The most obvious example of an actor who took this all to heart is Jared Leto. I don't know if it was his Oscar win for his role in
Dallas Buyers Club or his casting as the Joker in
Suicide Squad that broke his brain, but ever since that general time period, whatever acting talent Leto may have ever had has been entirely buried by his frantic efforts at self-aggrandizement and desperate flailing about for attention. But other, more respectable actors have capitalized on the respect that award ceremonies have for these kinds of roles that apparently rely on actors suffering for their art or physically punishing themselves. Joaquin Phoenix had received multiple Oscar nominations in the past, but didn't win one until he too played the Joker in the movie of the same name - where he attracted plenty of media attention by losing a dangerous amount of weight. Leonardo DiCaprio famously spent several years actively courting the Oscars, but he didn't win until his lead role in
The Revenant, a movie where much of the marketing revolved on just how difficult it was physically for DiCaprio to be diving into cold water or really biting into steaming animal organs and all that. I can't say I agree with the notion that the best acting is always of the transformative or traumatizing kind, and award ceremonies so consistently rewarding actors who buy into it doesn't fill me with hope for the future of cinema.
But back to the movie itself. I think it's great! Ledger's Joker is great, Two-Face is a good foil for Batman, although I will agree that his villainous turn might have been better saved for a sequel, there's some interesting exploration of Batman as a character, and while the hand-to-hand combat in these movies was never much good, the car chases and hostage rescue scenes are done extraordinarily well. There's almost nothing about this movie that I'd call mediocre or middle of the road.
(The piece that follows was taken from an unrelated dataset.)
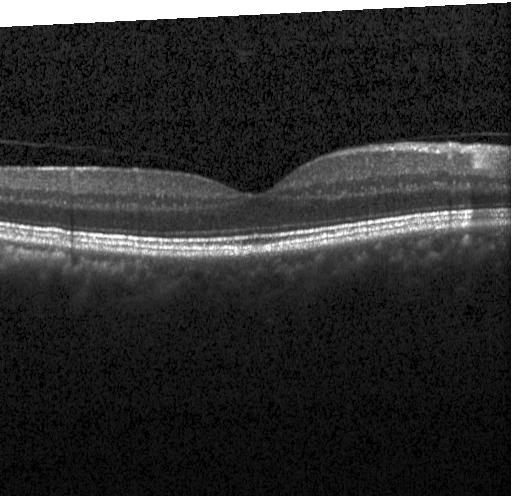
Heidelberg Spectralis OCT system; macular scan; optical coherence tomography B-scan; spectral-domain optical coherence tomography
Diagnosis: neither choroidal neovascularization, diabetic macular edema, nor drusen.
The worst thing I could really say about it is that it's a particularly aggressive example of the kind of capeshit that's essentially embarrassed to be capeshit, but that was largely the preferred style of most live-action capeshit back then, and only seems out of touch nowadays because Marvel has seen such enormous success in movies that embrace their colorful capeshit roots. In short, Crudblud is a hipster.